A Left-Handed Woman: Essays

Farrar. Dec. 2022. 432p. ISBN 9780374607166. $30. LIT
A collection of essays on literature, history, politics, gender, fashion, and art by National Book Award winner and left-handed writer (hence the title) Thurman (Cleopatra’s Nose: 39 Varieties of Desire), who has written for the New Yorker since 1987. All but two of the 39 essays in this collection were originally published in that magazine between 2007 and 2021, often to complement a book release or a retrospective. Organized in this collection by nine broad themes (e.g., marriage, maternal relations, love), Thurman’s essays explore a variety of subjects: the Chauvet Cave paintings; Dante; disappearing languages; a Bergdorf’s personal shopper. She also writes about the work of artists like Marina Abramović, Balthus, Grete Stern, and Eva Zeisel.

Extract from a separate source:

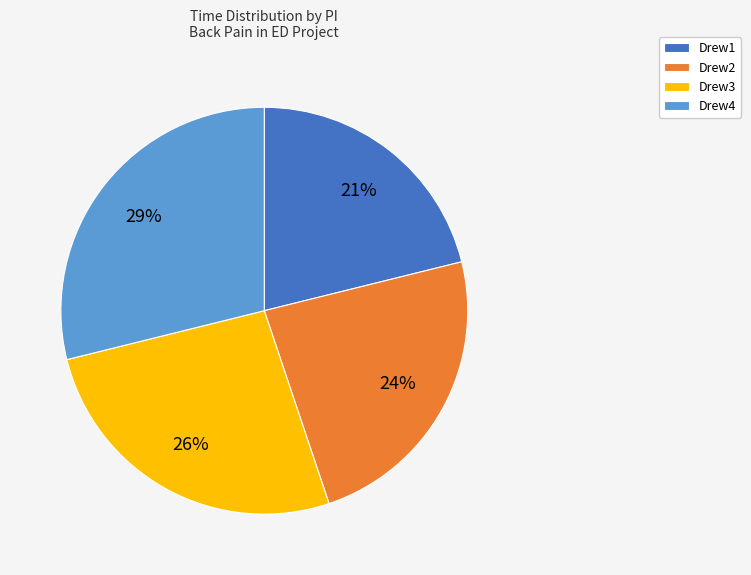

To the nearest percent, what is the difference between the Drew3 and Drew1 slice percentages?

5%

Many essays focus on noteworthy historical women, including Helen Gurley Brown, Cleopatra, Simone de Beauvoir, Emily Dickinson, Amelia Earhart, Margaret Fuller, Vera Nabokov, and Laura Ingalls Wilder. The section devoted to fashion designers (Charles James, Ann Lowe, Guo Pei, Miuccia Prada, Elsa Schiaparelli) is especially well-researched and engaging and makes the art of couture more accessible to neophytes.
VERDICT Because of the breadth of their topics, Thurman’s well-written culture essays in this collection will appeal to many readers, particularly those interested in fashion. Highly recommended.